Tammie rose, yawned prodigiously and lay down to sleep on his other side for a while. Ted shuffled the pile of letters, which he needn't put in the mailbox because he was definitely going into Lorton in the morning, and pondered.

It hadn't worked out quite as he'd hoped it would, with the camp rented continuously throughout six weeks of small game hunting and three of deer. He figured with his pen on a discarded piece of paper. The camp was definitely rented for two weeks of grouse and one of bear hunting at forty-five dollars a week. That added up to a hundred and thirty-five dollars. It was certainly rented for two weeks of deer hunting at sixty a week, thus he would have a hundred and twenty dollars more.

Ted sighed wistfully. Two hundred and fifty-five dollars was by no means an insignificant return on their investment, even if they had put a price on their labor, and they could look forward to the next hunting and fishing seasons. If Al were here, they'd be happy about it and eagerly planning more camps.

But Al wasn't here, and all that mattered now was that, by the end of deer season, Ted could be certain of having at least two hundred and fifty-five dollars in cash. If John Wilson came, stayed with Ted for twenty-one days, and paid him twelve dollars a day, that would be two hundred and fifty-two dollars more. If Mr. Wilson got a buck that satisfied him, and the buck's antlers had one tine nine inches long—

"Cut it out!" Ted advised himself. "Cut it out, Harkness! Count on what you know you'll have, and that's two hundred and fifty-five dollars."

Tammie, hearing Ted's voice and thinking he was called, came over to sit beside his master. He raised a dainty paw to Ted's hand and smiled with his eyes when the boy took it. Ted glanced at the clock.

"Great guns! Twenty past one! We'd better hit the hay!"

He shucked off his clothes, put on his pajamas and crawled into bed. But even though he was tired, sleep would not come because he was thinking of Al. How was his father spending this chilly night—and where? In some cave perhaps, or some thicket. Ted tried to put such thoughts behind him. Wherever Al might be, that outdoorsman was warm, dry and even comfortable. But Ted's mind insisted on seeking the gloomy side, and he was brought out of it only when Tammie whined.

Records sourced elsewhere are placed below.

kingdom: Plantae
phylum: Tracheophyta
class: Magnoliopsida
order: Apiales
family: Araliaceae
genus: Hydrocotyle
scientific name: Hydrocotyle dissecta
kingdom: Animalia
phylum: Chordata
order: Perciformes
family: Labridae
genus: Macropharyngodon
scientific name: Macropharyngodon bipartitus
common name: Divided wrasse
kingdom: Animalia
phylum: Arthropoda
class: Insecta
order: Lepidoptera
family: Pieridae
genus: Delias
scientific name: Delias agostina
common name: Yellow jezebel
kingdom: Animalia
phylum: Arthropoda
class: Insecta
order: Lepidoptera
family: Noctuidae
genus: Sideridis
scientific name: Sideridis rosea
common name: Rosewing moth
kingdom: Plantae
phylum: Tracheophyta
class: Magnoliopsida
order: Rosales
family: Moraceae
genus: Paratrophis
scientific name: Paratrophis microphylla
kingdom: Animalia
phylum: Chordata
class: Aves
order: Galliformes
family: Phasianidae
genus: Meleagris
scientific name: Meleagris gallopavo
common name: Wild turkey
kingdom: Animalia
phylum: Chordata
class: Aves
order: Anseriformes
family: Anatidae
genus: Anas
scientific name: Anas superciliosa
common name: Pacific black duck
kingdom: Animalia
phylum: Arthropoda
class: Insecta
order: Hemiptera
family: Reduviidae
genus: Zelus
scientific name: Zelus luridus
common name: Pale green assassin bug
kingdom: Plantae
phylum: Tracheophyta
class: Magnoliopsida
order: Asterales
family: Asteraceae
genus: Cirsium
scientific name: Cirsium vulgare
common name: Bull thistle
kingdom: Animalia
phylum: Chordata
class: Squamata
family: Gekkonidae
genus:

Instantly Ted became alert. Taught to whine but never to bark when a stranger came near the house, Tammie was warning him now. The boy slipped out of bed, and, in the darkness, he felt for his shoes and pulled them on. He laced them so there would be no danger of tripping over the shoelaces and soft-footed across the floor to take a five-cell flashlight from its drawer and his twelve-gauge shotgun from its rack.

Out of the night came a sound that has been familiar since the first ancient man domesticated the first chickens. It was the sleepy squawk of a hen protesting removal from its warm roost. Ted opened the door softly, stabbed the darkness with his light and trapped within its beam a figure that ran from the chicken coop toward the forest.